We have been unable to obtain skin biopsies for a clear diagnosis or complex laboratory evaluations that would cost thousands of dollars for an uninsured patient. We have had to use cheaper medications with severe side effects because more appropriate medications are unaffordable.

On Oct. 1 she was able to purchase a health insurance policy via the marketplace. Her life has changed, and she knows that on Jan. 1 she will finally have access to the health care she badly needs.

The combination of age rating, more comprehensive coverage and subsidies will make insurance on the marketplace a good value for young people and a great way to manage health and financial risk. If you don’t get covered and you break your leg, it would easily cost you $2,500.

In the end, young adults will have comprehensive affordable coverage and peace of mind that an unexpected accident or illness will not devastate them physically and financially.

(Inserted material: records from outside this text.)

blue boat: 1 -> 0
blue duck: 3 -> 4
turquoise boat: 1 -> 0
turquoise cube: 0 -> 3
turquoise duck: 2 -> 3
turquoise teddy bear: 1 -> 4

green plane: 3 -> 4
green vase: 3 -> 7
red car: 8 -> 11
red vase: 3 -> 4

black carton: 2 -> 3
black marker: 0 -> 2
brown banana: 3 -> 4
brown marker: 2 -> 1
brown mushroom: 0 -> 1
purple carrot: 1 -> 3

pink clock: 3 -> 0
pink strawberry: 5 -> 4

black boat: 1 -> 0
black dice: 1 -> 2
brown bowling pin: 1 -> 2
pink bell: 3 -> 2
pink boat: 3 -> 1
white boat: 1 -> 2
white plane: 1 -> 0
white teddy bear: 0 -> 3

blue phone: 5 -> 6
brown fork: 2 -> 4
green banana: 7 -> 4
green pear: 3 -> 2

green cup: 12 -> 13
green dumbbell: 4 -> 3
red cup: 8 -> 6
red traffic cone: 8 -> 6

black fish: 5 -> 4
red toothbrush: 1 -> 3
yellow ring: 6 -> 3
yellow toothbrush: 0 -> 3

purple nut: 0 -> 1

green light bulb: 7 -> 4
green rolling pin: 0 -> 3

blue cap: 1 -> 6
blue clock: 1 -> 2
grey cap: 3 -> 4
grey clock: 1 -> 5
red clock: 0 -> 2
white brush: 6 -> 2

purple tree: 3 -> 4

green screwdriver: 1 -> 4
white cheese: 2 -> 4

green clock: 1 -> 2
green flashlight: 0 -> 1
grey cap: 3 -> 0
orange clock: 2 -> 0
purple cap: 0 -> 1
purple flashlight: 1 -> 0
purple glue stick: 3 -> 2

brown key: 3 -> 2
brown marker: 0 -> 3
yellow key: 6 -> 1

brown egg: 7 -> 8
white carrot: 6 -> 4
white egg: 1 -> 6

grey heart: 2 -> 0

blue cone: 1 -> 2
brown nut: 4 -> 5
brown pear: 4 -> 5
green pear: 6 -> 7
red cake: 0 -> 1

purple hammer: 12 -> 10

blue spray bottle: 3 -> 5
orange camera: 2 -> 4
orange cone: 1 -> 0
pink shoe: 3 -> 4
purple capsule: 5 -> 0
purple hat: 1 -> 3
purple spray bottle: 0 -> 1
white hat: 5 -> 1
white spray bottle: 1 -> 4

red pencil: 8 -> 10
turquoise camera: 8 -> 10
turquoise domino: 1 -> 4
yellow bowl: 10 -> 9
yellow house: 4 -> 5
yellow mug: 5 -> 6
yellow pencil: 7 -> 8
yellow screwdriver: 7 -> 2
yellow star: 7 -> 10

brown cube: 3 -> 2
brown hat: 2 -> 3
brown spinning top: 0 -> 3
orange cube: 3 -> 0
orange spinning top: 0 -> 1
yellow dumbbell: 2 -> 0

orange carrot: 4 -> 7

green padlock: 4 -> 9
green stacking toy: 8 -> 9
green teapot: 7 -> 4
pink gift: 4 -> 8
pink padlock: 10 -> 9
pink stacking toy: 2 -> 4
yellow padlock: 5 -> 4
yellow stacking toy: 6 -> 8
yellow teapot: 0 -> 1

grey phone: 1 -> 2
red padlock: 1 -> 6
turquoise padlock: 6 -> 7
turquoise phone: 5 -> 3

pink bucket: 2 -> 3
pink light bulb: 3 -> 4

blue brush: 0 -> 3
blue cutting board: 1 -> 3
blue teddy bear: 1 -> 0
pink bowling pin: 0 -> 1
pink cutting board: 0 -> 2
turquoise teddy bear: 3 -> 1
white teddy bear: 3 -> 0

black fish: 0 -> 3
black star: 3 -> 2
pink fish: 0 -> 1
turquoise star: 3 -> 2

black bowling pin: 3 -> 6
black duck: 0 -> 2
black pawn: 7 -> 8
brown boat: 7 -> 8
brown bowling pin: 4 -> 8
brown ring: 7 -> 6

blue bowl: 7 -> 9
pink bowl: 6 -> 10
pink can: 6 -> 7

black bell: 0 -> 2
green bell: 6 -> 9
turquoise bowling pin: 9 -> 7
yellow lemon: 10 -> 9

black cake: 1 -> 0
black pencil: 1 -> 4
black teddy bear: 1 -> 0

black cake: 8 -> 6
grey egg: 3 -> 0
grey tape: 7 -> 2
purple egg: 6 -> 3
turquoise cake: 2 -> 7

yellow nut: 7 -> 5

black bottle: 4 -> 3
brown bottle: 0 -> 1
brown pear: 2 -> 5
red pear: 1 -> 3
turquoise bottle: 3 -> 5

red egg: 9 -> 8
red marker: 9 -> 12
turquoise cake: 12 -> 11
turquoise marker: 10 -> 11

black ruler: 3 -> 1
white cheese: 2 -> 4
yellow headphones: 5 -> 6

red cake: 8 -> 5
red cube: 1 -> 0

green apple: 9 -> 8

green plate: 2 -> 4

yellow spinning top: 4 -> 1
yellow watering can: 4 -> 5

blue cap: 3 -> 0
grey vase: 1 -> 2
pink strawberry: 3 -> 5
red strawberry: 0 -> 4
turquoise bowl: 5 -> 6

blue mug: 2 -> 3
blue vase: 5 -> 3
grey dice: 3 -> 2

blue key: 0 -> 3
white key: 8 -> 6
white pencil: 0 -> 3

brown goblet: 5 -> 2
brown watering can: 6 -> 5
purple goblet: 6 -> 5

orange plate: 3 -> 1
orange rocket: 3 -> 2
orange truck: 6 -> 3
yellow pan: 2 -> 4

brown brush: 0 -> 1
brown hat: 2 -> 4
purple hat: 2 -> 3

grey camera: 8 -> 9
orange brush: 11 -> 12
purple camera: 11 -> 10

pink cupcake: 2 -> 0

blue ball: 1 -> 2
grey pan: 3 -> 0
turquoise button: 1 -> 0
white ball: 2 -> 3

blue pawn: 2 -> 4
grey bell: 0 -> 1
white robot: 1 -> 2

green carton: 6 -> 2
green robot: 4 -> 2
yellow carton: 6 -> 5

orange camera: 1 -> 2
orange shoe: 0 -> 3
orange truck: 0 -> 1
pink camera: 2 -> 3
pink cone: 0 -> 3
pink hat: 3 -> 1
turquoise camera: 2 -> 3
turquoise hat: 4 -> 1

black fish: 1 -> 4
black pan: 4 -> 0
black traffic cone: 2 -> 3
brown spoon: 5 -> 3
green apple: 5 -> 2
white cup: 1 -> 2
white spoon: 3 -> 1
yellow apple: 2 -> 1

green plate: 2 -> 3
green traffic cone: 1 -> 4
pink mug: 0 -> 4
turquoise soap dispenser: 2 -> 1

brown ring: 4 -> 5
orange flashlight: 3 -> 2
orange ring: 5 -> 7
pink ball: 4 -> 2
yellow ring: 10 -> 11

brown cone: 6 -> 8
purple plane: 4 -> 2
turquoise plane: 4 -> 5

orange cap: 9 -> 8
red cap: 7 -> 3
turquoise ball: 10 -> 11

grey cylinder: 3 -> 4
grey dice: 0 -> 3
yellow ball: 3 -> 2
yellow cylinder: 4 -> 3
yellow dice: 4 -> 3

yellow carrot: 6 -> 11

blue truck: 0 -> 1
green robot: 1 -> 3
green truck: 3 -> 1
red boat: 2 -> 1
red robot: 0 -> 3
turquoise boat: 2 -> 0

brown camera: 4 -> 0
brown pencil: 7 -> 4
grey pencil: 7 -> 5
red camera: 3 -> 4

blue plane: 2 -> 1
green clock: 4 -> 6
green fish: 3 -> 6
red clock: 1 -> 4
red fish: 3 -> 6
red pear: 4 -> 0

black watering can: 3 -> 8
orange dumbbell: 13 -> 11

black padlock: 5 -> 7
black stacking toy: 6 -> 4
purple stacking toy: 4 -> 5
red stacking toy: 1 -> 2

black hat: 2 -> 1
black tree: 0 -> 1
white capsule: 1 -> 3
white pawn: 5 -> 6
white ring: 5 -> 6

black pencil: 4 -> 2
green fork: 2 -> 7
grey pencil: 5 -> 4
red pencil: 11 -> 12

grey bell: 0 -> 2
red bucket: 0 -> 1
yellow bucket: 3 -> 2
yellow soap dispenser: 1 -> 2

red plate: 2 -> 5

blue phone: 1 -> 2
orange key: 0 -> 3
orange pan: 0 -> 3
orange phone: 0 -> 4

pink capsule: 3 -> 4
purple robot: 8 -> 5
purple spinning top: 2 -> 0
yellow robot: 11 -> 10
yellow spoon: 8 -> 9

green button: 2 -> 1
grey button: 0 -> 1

While the popular image of young people paints them as the picture of health, that does not mean they cannot benefit from regular checkups and preventive care. Annual checkups are a great way to get counseling about how to stay healthy.

The bottom line: Purchasing insurance is good for your wallet and good for your health. Those who encourage young people not to enroll are clearly more motivated by politics than policy. They have chosen to put politics ahead of patients’ lives. Don’t fall for it.

Coverage is good medicine. Take it from a doctor, not an actor in a creepy Uncle Sam costume.

Mona V. Mangat is a board-certified allergist and immunologist in St. Petersburg, Fla.